● Task description: Lines in the listing below containing the string "your" are to be identified and copied.

------ Source material ------

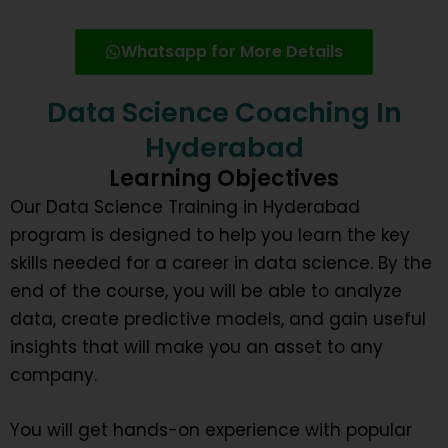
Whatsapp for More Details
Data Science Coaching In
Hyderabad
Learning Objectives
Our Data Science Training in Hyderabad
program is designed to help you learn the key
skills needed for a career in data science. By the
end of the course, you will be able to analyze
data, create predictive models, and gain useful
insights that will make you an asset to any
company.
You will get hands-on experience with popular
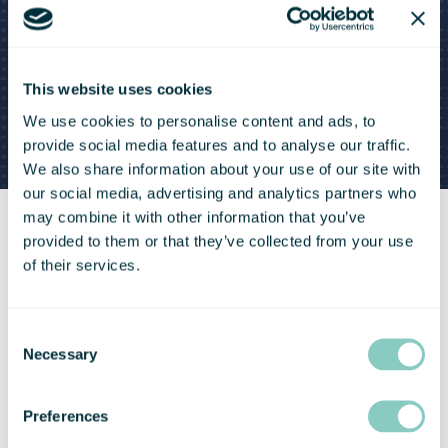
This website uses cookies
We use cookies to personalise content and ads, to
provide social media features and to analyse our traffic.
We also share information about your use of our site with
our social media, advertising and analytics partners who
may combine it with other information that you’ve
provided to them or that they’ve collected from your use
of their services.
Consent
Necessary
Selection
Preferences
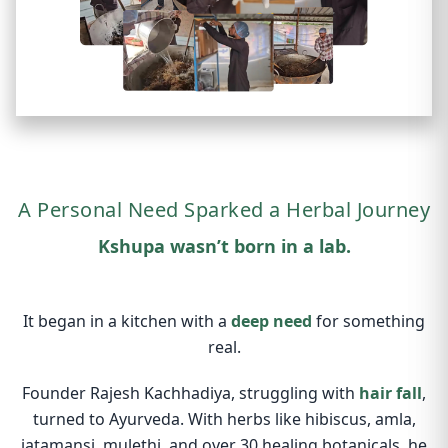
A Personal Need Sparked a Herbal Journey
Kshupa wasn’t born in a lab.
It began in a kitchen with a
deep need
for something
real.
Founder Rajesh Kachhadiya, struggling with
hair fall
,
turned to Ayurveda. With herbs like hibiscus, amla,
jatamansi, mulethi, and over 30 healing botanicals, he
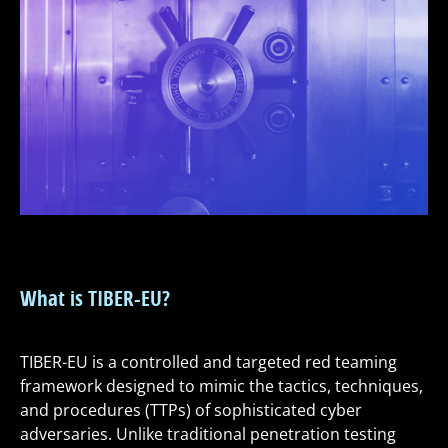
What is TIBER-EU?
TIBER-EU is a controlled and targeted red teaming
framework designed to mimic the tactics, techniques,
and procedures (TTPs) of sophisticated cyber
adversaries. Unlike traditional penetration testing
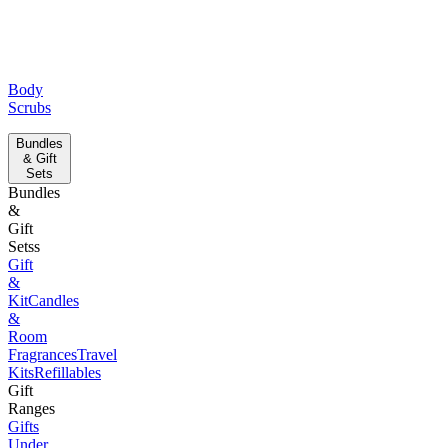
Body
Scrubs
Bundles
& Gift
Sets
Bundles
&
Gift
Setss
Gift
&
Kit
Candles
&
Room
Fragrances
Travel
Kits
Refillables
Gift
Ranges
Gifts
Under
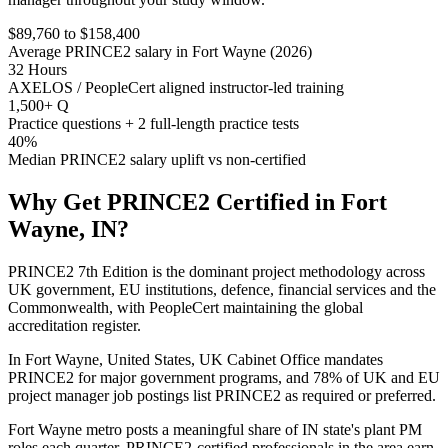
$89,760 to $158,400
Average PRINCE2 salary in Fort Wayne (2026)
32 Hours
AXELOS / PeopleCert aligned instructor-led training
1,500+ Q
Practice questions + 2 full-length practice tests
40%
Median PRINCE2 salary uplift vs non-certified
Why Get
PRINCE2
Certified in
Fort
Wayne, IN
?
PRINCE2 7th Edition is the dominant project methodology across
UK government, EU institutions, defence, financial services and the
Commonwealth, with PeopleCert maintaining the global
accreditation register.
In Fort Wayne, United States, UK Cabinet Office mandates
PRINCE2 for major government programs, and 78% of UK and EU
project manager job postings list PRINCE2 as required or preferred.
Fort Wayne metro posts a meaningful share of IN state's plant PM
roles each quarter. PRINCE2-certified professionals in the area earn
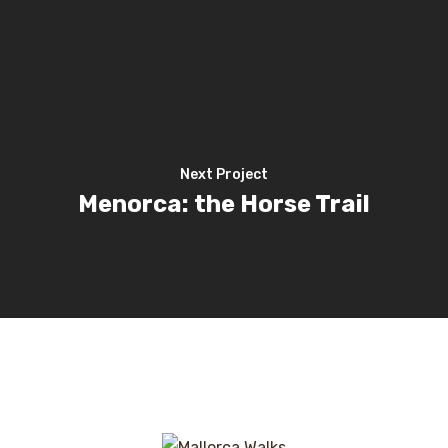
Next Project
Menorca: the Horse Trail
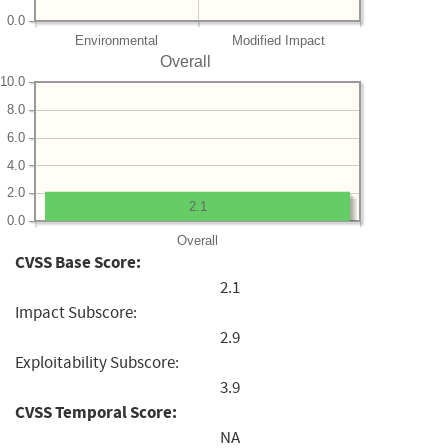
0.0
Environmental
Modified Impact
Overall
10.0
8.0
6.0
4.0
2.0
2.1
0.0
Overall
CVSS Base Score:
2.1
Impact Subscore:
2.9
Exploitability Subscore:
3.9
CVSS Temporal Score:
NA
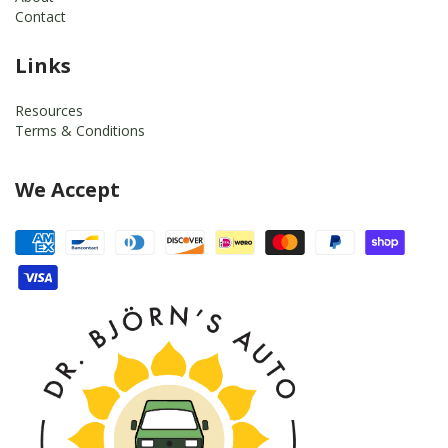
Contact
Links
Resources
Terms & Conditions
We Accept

------

● The completed task:
We also share information about your use of our site with
provided to them or that they’ve collected from your use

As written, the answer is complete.